Selain itu, digitalisasi dalam layanan haji juga semakin berkembang dengan penerapan sistem pendaftaran elektronik, pembayaran digital, serta aplikasi berbasis teknologi yang mempermudah jemaah dalam mendapatkan layanan. Oleh karena itu, regulasi nasional perlu menyesuaikan dengan perkembangan ini agar tidak tertinggal dalam memberikan kemudahan bagi jemaah haji Indonesia.

DPP PUI juga menekankan pentingnya transparansi dalam pengelolaan dana haji yang selama ini dikelola oleh Badan Pengelola Keuangan Haji (BPKH). Optimalisasi investasi dana haji harus dilakukan dengan sistem yang lebih transparan dan efisien agar manfaatnya benar-benar dirasakan oleh jemaah. Selain itu, pengaturan yang lebih ketat diperlukan untuk mencegah penyalahgunaan kuota haji, memastikan antrean keberangkatan berjalan tertib, serta meningkatkan kualitas layanan yang diterima oleh jemaah.

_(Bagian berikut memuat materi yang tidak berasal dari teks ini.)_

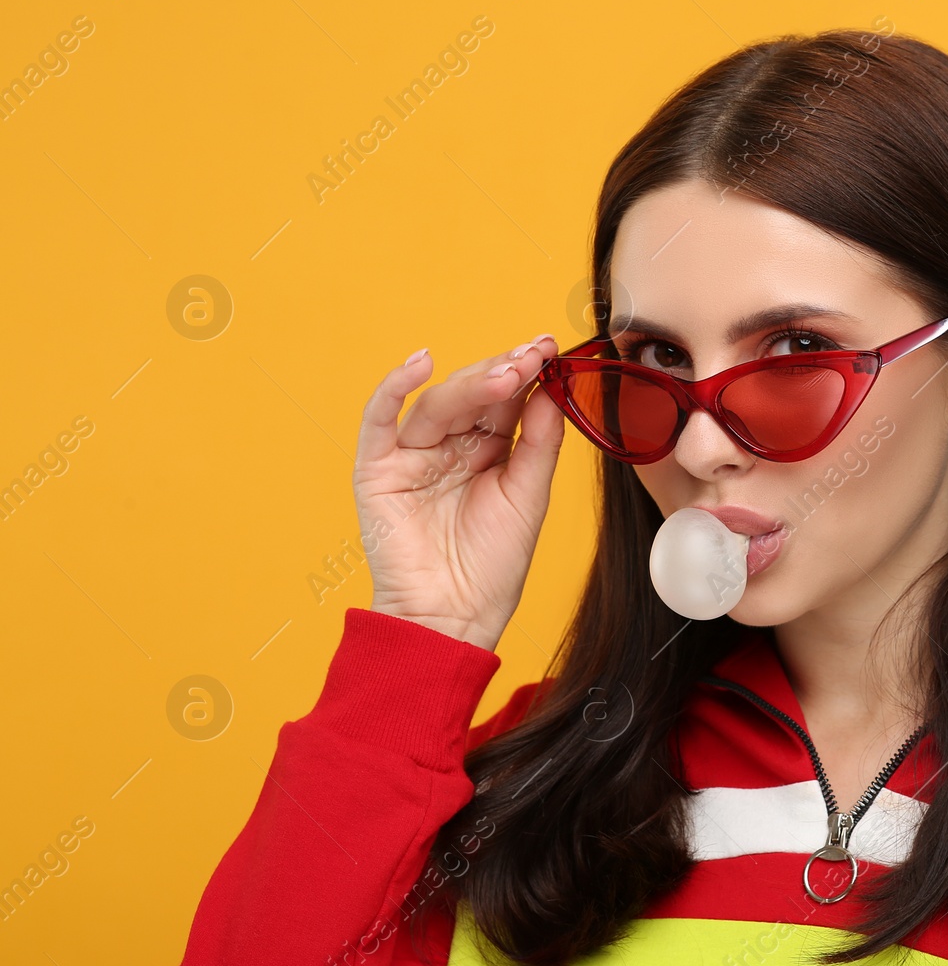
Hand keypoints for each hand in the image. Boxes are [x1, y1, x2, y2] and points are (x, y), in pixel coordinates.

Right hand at [353, 337, 564, 650]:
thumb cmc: (493, 566)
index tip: (551, 347)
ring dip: (471, 383)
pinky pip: (379, 419)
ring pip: (438, 402)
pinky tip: (420, 363)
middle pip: (473, 395)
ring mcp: (412, 455)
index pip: (506, 400)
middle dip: (504, 372)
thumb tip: (552, 388)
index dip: (526, 372)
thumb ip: (539, 442)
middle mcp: (449, 447)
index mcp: (488, 451)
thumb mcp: (529, 496)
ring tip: (506, 373)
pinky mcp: (377, 469)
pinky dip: (394, 388)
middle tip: (533, 356)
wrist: (453, 617)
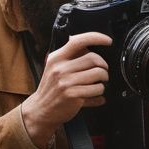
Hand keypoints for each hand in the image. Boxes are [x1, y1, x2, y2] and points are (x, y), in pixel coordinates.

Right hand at [21, 32, 111, 148]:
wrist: (41, 110)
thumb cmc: (51, 89)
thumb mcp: (55, 68)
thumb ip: (71, 58)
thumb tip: (92, 49)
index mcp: (56, 58)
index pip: (77, 41)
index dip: (96, 37)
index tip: (108, 40)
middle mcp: (60, 68)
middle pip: (93, 58)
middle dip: (104, 66)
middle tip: (103, 72)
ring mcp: (66, 81)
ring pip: (98, 73)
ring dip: (104, 79)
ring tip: (99, 84)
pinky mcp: (72, 94)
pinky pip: (97, 89)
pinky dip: (100, 92)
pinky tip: (96, 95)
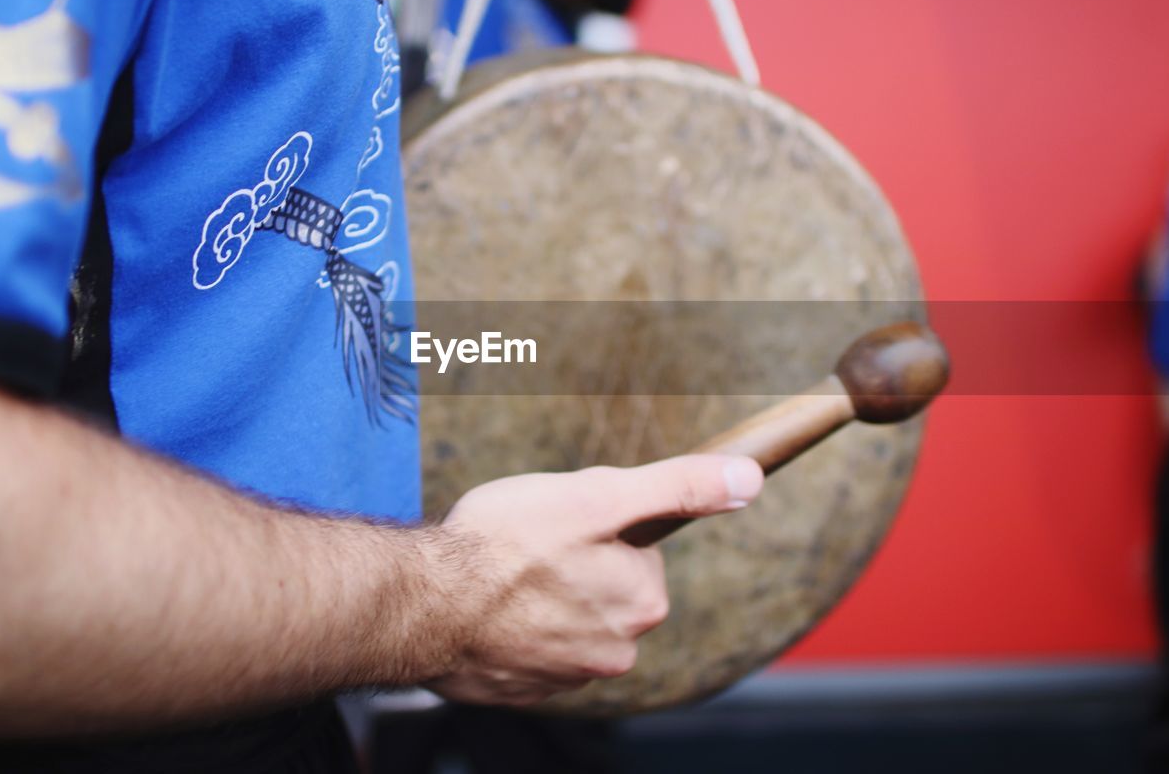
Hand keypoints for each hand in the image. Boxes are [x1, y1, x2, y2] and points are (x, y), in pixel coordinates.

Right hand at [424, 454, 763, 706]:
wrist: (421, 603)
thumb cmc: (504, 544)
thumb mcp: (600, 496)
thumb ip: (678, 487)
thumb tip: (748, 478)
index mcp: (642, 601)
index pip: (638, 550)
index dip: (600, 523)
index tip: (564, 521)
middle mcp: (614, 650)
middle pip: (604, 585)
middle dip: (573, 561)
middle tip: (528, 543)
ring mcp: (565, 676)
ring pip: (566, 617)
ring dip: (540, 596)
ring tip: (500, 574)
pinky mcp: (520, 690)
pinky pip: (529, 647)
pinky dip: (512, 627)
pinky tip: (486, 606)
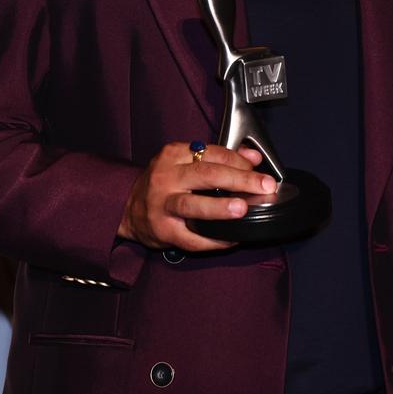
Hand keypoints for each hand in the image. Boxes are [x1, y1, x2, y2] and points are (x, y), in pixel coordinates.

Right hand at [117, 142, 276, 251]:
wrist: (128, 208)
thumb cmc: (163, 183)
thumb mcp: (186, 161)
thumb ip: (220, 157)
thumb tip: (253, 157)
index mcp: (173, 155)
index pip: (211, 153)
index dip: (238, 161)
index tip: (258, 169)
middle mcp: (166, 177)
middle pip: (205, 175)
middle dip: (238, 179)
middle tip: (263, 186)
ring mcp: (162, 205)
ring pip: (192, 205)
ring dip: (219, 207)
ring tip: (241, 208)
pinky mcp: (162, 230)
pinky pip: (190, 238)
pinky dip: (212, 240)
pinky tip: (230, 239)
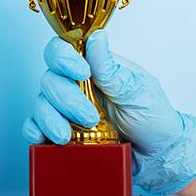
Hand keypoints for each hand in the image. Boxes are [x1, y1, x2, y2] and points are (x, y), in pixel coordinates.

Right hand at [22, 30, 195, 195]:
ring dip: (52, 118)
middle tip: (89, 116)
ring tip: (71, 135)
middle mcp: (78, 87)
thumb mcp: (137, 91)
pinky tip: (46, 139)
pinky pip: (37, 129)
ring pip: (41, 104)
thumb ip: (110, 68)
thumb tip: (96, 37)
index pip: (65, 50)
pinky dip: (36, 132)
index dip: (64, 58)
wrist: (159, 157)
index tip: (81, 73)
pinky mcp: (63, 134)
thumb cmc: (154, 120)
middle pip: (50, 79)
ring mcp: (68, 112)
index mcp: (96, 70)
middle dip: (66, 99)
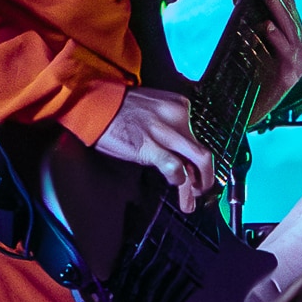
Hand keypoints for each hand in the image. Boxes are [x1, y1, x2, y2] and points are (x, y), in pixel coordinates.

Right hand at [95, 87, 215, 212]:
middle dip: (206, 176)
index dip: (196, 160)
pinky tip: (173, 183)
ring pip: (197, 162)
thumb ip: (170, 127)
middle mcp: (178, 117)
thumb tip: (179, 153)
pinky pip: (175, 168)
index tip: (194, 171)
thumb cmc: (119, 108)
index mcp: (179, 106)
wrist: (94, 103)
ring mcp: (165, 132)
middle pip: (202, 152)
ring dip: (197, 185)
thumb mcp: (154, 109)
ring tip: (192, 198)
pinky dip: (178, 180)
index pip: (197, 137)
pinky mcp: (150, 146)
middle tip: (202, 188)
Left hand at [241, 0, 301, 124]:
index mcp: (296, 36)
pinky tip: (267, 27)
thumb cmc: (247, 73)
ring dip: (277, 9)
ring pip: (291, 29)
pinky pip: (286, 52)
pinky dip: (277, 39)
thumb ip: (244, 11)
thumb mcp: (247, 36)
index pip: (289, 7)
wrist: (242, 110)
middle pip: (290, 14)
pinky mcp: (290, 75)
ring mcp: (299, 62)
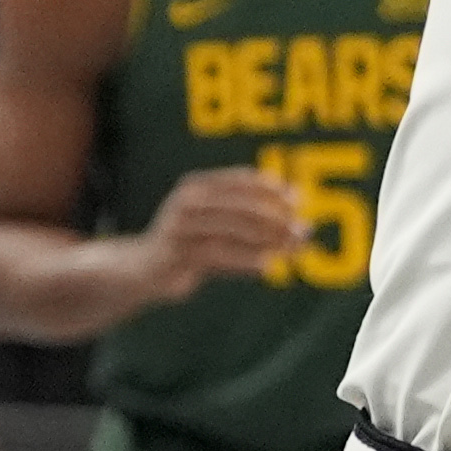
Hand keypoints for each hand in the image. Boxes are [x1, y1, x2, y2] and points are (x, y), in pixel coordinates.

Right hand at [132, 164, 304, 297]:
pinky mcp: (177, 255)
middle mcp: (186, 202)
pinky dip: (246, 261)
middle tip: (304, 229)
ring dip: (269, 241)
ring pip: (233, 231)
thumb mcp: (216, 224)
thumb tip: (300, 216)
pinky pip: (219, 257)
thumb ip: (250, 217)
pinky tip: (268, 266)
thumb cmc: (191, 243)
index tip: (299, 199)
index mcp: (196, 186)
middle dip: (277, 218)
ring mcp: (180, 228)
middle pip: (241, 207)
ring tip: (295, 248)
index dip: (271, 188)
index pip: (239, 180)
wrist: (146, 270)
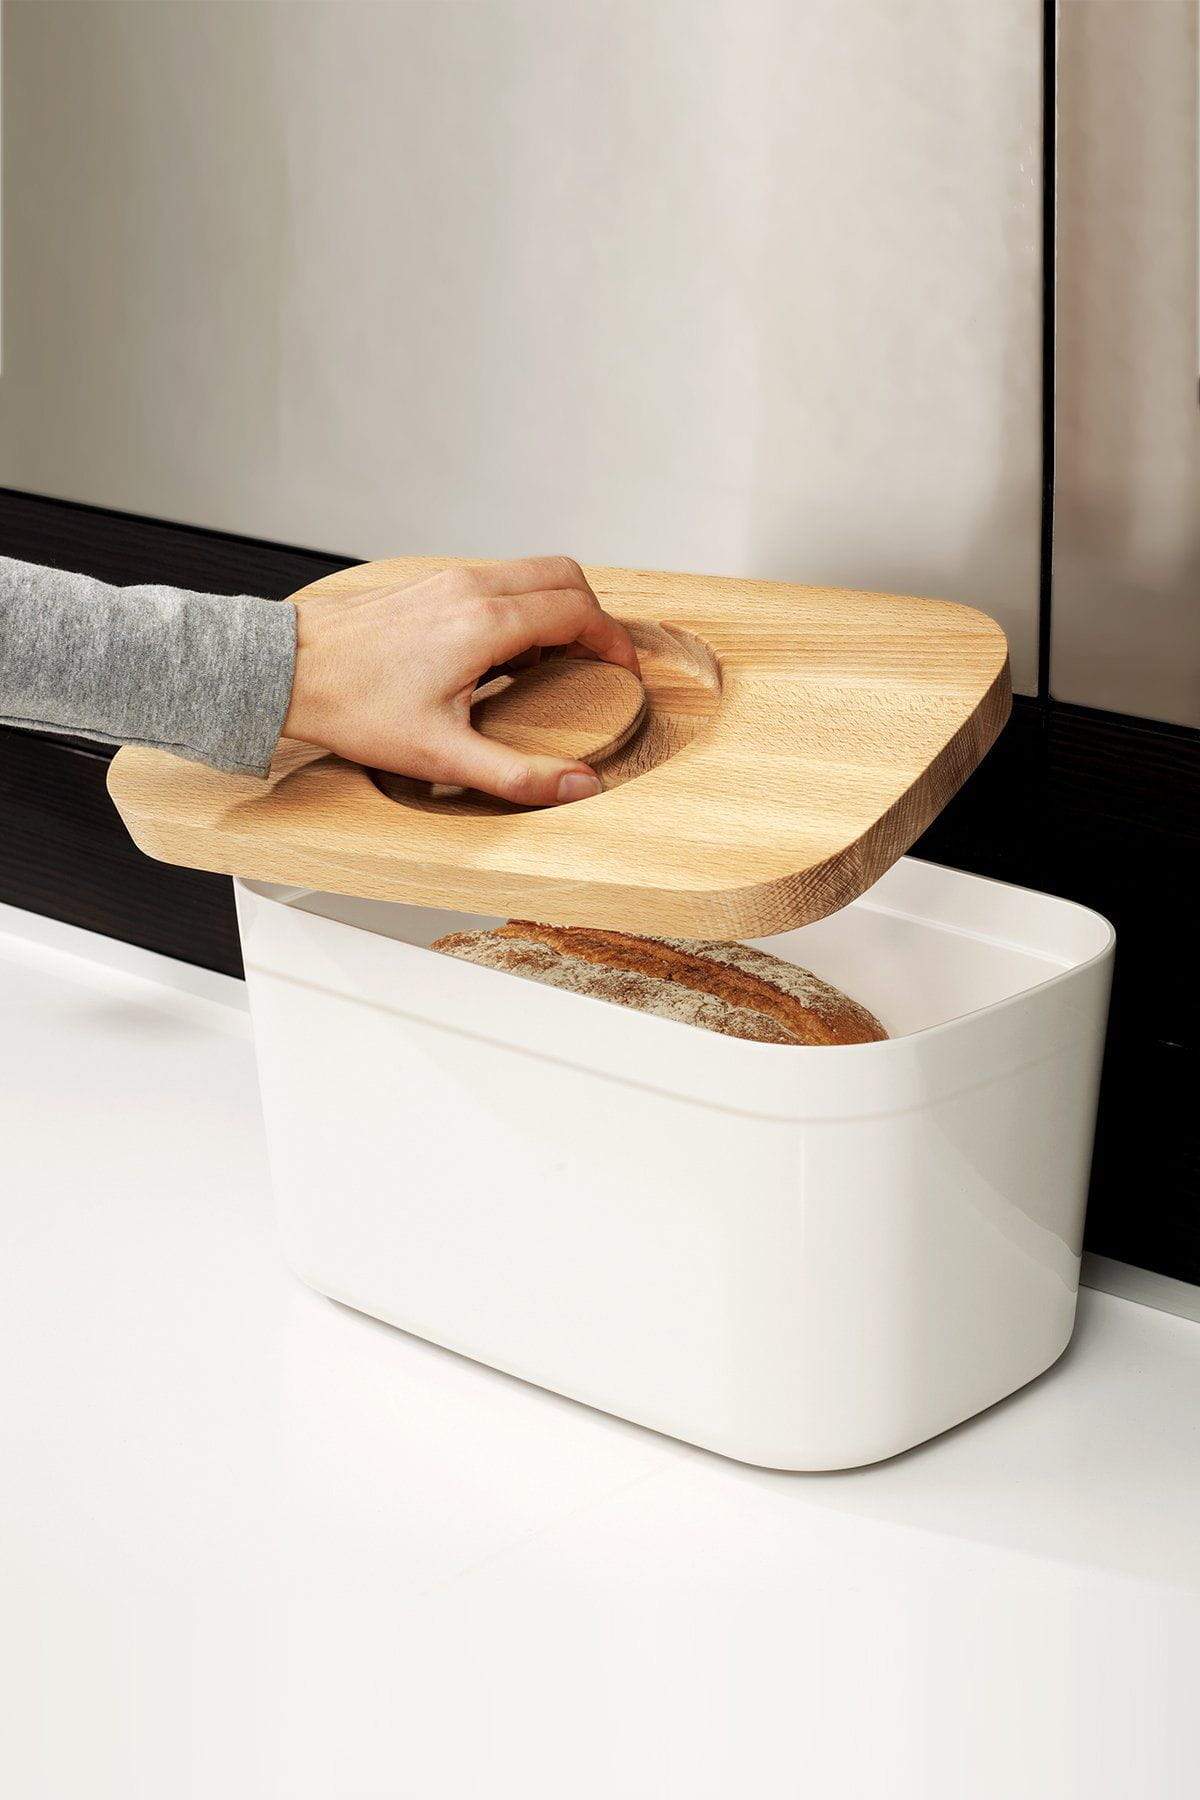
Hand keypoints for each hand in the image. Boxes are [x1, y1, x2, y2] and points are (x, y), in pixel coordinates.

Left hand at [283, 556, 639, 804]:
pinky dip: (517, 607)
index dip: (611, 639)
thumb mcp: (442, 756)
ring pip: (528, 574)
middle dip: (592, 615)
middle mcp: (471, 588)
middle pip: (562, 576)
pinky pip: (494, 581)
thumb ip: (517, 775)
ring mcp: (446, 580)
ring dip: (552, 610)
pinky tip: (497, 657)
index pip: (576, 611)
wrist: (287, 671)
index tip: (623, 667)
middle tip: (597, 659)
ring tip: (545, 665)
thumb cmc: (355, 708)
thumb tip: (577, 788)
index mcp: (485, 623)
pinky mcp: (426, 585)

Melalui revisi ini, diharapkan ada pembaruan ketentuan terkait pendaftaran, antrean, dan prioritas keberangkatan jemaah sesuai dengan kebijakan baru. Selain itu, investasi dalam ekosistem pelaksanaan haji di Arab Saudi dapat dimanfaatkan untuk mendukung pelayanan jemaah, baik dari segi akomodasi, transportasi, maupun konsumsi. Dengan sistem penyelenggaraan haji yang lebih baik, tertib, dan efisien, umat Islam di Indonesia diharapkan dapat melaksanakan ibadah haji dengan lebih mudah, terjangkau, serta bebas dari kendala administratif yang selama ini sering terjadi.

PUI menegaskan bahwa revisi Undang-Undang Nomor 8 Tahun 2019 merupakan langkah krusial dalam menyesuaikan kebijakan haji dengan perubahan global. Dengan adanya perbaikan dalam regulasi, diharapkan tidak ada lagi calon jemaah yang gagal berangkat karena kendala biaya, sistem antrean yang berantakan, atau ketidaksesuaian dengan kebijakan Arab Saudi. Reformasi ini diharapkan dapat menciptakan penyelenggaraan haji yang lebih transparan, efisien, serta memberikan manfaat yang lebih besar bagi umat Islam Indonesia.